↓↓↓

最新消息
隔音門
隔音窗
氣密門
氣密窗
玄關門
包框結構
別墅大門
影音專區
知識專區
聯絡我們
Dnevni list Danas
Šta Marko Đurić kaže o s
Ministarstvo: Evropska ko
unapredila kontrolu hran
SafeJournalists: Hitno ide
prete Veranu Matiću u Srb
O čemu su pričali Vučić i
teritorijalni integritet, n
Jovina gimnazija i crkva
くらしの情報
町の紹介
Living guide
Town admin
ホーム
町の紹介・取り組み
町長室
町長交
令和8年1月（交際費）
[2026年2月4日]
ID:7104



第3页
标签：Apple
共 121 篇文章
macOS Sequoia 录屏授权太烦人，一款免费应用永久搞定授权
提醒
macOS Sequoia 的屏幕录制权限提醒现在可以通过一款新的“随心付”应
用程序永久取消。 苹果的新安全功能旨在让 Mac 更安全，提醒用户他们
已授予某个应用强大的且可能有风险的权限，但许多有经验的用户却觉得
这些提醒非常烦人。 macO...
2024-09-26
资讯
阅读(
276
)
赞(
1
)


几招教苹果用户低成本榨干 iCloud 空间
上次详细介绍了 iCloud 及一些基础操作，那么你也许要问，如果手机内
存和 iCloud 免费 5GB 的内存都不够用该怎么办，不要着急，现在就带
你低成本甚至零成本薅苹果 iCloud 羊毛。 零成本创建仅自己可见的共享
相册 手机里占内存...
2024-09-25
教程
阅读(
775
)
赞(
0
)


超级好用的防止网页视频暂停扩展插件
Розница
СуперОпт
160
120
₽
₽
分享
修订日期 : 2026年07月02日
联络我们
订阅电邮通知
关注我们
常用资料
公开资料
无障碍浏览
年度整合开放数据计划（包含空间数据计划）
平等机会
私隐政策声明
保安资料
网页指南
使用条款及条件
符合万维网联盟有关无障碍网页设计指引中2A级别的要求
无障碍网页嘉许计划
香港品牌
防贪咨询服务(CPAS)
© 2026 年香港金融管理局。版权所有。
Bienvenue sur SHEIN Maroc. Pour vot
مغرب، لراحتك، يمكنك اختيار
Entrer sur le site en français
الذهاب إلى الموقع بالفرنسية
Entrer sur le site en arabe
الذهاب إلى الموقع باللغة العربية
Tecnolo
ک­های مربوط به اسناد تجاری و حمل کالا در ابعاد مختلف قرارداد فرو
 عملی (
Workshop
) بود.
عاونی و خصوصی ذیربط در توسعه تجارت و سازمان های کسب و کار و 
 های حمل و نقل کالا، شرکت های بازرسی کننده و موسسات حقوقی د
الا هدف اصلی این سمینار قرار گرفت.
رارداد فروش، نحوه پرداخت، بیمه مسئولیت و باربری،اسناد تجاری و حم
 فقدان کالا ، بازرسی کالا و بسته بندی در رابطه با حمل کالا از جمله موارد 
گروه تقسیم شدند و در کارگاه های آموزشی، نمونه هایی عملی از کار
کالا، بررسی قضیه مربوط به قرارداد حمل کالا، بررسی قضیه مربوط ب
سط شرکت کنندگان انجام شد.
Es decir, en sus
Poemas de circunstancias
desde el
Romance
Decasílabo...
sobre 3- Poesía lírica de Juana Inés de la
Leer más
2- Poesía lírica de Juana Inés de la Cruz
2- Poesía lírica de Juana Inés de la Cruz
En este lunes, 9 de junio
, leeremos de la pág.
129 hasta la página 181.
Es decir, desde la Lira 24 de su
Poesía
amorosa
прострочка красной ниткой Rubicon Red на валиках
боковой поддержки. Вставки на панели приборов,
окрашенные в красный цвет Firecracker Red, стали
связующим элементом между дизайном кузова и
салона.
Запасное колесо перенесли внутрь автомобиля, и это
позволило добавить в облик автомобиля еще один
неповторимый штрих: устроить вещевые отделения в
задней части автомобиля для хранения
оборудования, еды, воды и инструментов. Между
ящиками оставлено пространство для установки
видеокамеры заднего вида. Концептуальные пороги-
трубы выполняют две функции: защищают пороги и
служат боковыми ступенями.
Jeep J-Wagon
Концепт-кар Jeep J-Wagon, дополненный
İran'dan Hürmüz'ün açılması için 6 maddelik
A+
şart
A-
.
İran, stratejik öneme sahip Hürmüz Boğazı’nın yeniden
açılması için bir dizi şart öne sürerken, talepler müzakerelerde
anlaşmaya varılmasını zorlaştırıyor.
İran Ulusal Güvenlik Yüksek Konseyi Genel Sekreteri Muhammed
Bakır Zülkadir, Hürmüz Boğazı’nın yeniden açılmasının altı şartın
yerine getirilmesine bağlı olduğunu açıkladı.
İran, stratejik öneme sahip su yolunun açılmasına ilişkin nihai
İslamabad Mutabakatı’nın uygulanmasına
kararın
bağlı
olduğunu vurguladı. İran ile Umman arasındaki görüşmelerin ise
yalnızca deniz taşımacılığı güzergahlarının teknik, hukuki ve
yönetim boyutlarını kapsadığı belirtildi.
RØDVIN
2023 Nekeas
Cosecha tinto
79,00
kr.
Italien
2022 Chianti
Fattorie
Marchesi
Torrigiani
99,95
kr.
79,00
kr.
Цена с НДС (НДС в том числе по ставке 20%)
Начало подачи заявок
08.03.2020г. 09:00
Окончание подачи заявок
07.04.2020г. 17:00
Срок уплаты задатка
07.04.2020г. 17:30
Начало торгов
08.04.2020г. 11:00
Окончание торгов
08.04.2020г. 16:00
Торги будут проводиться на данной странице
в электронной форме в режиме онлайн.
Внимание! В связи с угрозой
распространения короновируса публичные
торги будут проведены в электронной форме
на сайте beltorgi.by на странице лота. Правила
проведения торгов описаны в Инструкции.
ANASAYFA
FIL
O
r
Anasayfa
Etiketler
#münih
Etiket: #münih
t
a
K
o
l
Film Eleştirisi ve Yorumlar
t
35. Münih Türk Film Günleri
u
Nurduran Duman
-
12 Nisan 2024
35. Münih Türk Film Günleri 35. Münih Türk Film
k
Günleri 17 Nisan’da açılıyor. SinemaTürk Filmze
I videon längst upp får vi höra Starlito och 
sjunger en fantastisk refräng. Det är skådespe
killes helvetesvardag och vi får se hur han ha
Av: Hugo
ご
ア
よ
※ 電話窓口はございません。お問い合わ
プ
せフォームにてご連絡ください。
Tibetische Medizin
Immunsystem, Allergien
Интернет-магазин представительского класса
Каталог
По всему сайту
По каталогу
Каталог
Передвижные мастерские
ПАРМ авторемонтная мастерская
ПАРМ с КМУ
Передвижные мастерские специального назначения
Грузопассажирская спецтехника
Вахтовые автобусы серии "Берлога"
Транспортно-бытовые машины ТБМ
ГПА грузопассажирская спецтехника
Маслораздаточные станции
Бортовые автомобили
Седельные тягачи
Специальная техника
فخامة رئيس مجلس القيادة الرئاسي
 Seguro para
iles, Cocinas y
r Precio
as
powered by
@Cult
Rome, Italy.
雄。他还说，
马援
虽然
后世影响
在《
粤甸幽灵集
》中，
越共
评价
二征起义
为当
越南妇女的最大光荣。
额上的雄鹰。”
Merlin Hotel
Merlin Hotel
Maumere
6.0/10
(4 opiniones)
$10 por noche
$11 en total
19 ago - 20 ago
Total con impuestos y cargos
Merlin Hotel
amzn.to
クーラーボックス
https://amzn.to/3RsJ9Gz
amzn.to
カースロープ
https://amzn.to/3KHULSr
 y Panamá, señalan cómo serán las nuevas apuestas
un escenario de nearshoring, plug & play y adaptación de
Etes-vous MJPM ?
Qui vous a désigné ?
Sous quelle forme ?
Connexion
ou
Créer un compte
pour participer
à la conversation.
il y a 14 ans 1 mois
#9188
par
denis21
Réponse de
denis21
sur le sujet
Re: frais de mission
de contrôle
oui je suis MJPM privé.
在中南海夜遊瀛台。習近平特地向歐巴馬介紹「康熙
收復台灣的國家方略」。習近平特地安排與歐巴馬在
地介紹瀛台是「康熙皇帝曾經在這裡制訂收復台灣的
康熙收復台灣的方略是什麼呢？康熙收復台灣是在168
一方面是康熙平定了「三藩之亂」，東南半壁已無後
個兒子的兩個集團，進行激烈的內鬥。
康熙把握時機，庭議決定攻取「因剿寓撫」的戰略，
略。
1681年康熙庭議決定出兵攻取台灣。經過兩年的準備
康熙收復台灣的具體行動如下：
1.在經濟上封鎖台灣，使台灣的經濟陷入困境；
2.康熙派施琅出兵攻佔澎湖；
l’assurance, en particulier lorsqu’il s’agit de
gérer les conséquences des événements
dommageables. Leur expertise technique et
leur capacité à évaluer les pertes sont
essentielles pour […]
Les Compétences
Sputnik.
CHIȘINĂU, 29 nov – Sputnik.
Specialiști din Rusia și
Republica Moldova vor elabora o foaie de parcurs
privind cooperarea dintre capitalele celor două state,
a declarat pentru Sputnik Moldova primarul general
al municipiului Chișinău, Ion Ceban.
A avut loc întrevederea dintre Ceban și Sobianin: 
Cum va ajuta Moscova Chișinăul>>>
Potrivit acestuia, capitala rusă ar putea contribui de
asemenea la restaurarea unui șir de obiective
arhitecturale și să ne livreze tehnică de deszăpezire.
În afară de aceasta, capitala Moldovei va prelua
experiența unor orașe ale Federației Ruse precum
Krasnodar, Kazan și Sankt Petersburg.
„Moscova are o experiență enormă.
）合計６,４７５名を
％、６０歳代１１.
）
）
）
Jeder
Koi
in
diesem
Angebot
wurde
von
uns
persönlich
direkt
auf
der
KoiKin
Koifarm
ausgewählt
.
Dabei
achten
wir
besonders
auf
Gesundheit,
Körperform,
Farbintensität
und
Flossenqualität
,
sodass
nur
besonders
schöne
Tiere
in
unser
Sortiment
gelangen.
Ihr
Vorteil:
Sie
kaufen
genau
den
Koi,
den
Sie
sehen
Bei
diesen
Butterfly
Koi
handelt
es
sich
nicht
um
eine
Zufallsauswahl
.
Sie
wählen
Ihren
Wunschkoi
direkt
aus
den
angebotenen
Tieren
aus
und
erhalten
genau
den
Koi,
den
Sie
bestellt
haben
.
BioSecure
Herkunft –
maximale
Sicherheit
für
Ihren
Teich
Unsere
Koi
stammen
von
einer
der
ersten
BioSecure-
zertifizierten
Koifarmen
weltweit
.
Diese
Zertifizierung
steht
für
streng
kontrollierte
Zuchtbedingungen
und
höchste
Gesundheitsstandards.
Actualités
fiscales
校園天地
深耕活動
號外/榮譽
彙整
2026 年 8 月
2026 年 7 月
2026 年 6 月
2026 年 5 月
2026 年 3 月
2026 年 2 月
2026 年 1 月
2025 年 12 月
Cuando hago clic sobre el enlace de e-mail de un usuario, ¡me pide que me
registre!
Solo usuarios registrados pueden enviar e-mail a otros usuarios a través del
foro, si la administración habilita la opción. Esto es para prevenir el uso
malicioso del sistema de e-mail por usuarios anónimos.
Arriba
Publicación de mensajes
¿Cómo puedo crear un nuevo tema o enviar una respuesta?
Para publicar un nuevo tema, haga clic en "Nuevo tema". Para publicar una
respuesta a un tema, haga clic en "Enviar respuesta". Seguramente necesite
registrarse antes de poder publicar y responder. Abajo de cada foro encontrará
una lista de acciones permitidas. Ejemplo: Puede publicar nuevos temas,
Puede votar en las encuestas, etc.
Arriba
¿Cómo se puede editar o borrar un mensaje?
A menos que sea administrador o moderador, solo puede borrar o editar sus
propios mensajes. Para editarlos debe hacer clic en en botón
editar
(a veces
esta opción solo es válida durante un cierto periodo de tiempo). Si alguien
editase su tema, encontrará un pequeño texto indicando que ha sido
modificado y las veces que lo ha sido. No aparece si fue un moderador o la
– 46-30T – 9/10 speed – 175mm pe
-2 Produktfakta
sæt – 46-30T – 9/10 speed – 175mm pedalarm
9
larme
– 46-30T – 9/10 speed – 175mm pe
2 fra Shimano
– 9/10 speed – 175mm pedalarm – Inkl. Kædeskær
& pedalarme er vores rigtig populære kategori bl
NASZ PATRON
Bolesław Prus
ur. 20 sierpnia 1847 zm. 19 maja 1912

↑↑↑

Work through the records above line by line and count those that hold the string "Начало". Give only the result.

2